Exercices →
1 – Répondez à ces questions sur l'entretien avec Hubert Védrine consacré à Bill Clinton :
(a) Quelles qualités de Clinton Hubert Védrine juge-t-il frappantes ?
(b) À quel président Clinton est-il comparé sur les critères économiques ?
(c) Qui était la secrétaire d'État de Bill Clinton ?
2 – Reproduisez sans modification l'entretien sur Bill Clinton. Commencez aux mots « D’après vous, son » et arrêtez-vous après « se mettre d’accord. ».
3 – Reprenez l'entretien sur Bill Clinton là où il s'interrompt.

### Extrait à lire

Entretien avec Hubert Védrine sur Bill Clinton: « Il a fait aimer l’Amérique»

George W. Bush vous fait-il regretter Bill Clinton?

Ce qui est frappant, avec le recul et par comparaison, ce sont les qualités de Clinton: l’intelligence, l’ouverture, la souplesse et la curiosité pour tout ce qui n’est pas l’Amérique. Clinton aurait pu être ce genre d’hommes politiques américains que les Européens adorent mais qui ne réussissent jamais aux Etats-Unis. Or, contrairement à certains intellectuels démocrates d’autrefois, il a réussi à se faire aimer des Américains et à se faire réélire.

D’après vous, son double mandat fut une réussite, y compris sur le plan intérieur?

Clinton a formidablement réussi, sur tous les plans. En prenant les critères un par un, y compris les critères économiques, on constate qu’il a obtenu de meilleurs paramètres que Reagan, que ce soit pour la croissance, l’emploi, la rentabilité, etc. Il a un talent exceptionnel et multiforme.

La relation franco-américaine était-elle plus facile du temps que Clinton?

Elle était plus facile car Bill Clinton et (son secrétaire d’Etat) Madeleine Albright n’avaient pas de prévention, pas d’a priori. Leur politique ne conduisait pas à l’antagonisme. On pouvait en parler et se mettre d’accord.

Il y a eu pourtant des divergences importantes, comme pendant la crise des Balkans?

######
### Données fournies

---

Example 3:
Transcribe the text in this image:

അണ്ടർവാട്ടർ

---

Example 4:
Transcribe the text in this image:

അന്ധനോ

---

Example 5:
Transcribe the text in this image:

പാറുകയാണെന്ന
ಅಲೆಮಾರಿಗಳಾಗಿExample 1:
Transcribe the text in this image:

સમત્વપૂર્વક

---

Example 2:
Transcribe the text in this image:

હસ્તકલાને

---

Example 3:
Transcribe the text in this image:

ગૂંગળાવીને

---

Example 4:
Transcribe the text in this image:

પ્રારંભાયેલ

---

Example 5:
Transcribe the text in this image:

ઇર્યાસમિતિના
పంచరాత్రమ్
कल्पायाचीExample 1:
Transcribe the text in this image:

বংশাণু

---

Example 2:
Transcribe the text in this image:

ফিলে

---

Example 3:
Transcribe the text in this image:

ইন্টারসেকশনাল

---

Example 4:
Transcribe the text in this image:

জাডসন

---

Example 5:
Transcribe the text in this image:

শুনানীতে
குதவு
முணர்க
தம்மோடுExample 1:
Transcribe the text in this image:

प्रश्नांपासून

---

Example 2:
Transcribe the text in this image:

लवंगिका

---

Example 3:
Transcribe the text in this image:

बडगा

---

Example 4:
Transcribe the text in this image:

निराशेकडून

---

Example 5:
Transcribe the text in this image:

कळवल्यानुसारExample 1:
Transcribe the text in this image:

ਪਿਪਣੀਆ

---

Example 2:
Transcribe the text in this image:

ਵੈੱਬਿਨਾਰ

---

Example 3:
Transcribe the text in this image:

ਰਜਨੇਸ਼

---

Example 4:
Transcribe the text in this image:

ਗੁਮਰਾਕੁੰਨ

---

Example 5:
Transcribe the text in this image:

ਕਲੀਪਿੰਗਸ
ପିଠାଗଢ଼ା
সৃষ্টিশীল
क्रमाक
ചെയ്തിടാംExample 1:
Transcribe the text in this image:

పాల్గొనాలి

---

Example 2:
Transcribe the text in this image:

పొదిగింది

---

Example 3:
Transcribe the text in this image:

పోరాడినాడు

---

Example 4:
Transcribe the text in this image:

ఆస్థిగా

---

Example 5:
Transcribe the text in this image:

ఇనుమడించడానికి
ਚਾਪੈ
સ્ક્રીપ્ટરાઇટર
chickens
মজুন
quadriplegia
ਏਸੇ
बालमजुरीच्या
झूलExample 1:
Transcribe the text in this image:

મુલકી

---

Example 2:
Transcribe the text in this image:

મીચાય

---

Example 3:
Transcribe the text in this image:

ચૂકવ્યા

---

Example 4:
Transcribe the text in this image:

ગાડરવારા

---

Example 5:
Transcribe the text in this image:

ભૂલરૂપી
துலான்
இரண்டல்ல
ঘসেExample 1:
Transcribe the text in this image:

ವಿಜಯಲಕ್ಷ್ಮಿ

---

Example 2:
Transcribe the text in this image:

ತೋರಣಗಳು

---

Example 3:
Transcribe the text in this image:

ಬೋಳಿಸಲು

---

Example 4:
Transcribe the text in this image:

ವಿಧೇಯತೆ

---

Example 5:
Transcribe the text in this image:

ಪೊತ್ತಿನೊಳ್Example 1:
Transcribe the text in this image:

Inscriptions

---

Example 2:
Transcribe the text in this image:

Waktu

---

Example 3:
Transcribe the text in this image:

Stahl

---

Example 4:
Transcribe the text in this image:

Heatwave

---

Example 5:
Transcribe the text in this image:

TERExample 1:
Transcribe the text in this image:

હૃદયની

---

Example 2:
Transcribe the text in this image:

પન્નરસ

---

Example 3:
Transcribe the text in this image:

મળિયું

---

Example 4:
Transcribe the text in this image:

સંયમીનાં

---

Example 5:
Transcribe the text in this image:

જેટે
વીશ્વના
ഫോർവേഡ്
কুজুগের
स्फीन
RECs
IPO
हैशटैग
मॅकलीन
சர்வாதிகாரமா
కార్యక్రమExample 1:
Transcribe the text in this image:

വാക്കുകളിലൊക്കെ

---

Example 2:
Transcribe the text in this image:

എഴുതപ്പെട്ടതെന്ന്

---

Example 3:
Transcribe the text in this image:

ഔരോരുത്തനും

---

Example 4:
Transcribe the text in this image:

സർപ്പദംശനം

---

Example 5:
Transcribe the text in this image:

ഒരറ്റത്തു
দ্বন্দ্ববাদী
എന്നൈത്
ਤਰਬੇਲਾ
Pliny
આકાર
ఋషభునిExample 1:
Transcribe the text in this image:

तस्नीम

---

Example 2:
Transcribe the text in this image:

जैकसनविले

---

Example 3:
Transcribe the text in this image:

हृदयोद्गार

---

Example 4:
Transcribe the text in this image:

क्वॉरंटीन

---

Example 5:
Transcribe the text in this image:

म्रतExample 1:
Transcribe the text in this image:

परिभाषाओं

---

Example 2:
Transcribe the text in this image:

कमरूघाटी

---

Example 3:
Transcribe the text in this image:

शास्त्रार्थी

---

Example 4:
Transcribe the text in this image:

######

Corrigé des exercices →
1 –
(a) L'intelligence, l'ouverture, la souplesse et la curiosité pour tout ce qui n'est pas l'Amérique.
(b) À Reagan.
(c) Madeleine Albright.

2 –
D’après vous, son double mandat fut une réussite, y compris sur le plan intérieur?

Clinton a formidablement réussi, sur tous les plans. En prenant les critères un par un, y compris les critères économiques, on constate qu’il a obtenu de meilleurs paramètres que Reagan, que ce soit pour la croissance, l’emploi, la rentabilité, etc. Il a un talent exceptionnel et multiforme.

La relation franco-américaine était-elle plus facile du temps que Clinton?

Elle était plus facile car Bill Clinton et (son secrétaire d’Etat) Madeleine Albright n’avaient pas de prévention, pas d’a priori. Leur politique ne conduisait pas à l’antagonisme. On pouvait en parler et se mettre d’accord.

3 –
Il y a toujours des désaccords entre la France et les Etats-Unis, comme entre les Etats-Unis et d’autres pays. La question est de parvenir à les gérer sans qu’ils dégénèrent. Avec Clinton et Albright, on pouvait le faire, à condition de se parler franchement et souvent. Et les désaccords n’étaient pas utilisés pour être envenimés, et d’autre part ils n’étaient pas sous tendus par cette vision manichéenne et incroyablement simpliste du monde qui anime aujourd’hui l’Administration Bush.

Clinton était-il favorable à l’intégration européenne?

Il avait une attitude assez ouverte par rapport à l’Europe. En tant que président américain, il ne souhaitait certes pas une Europe forte qui aurait posé des problèmes à l’Amérique. Cependant, il n’était ni suspicieux, ni hargneux.

Les avancées Européens en matière de politique étrangère ou de défense ne l’inquiétaient pas outre mesure. Si les Européens avaient été capables de faire des progrès dans ces domaines, Clinton s’en serait sans doute accommodé. Maintenant, je crains qu’on ne retrouve pas un tel interlocuteur avant longtemps.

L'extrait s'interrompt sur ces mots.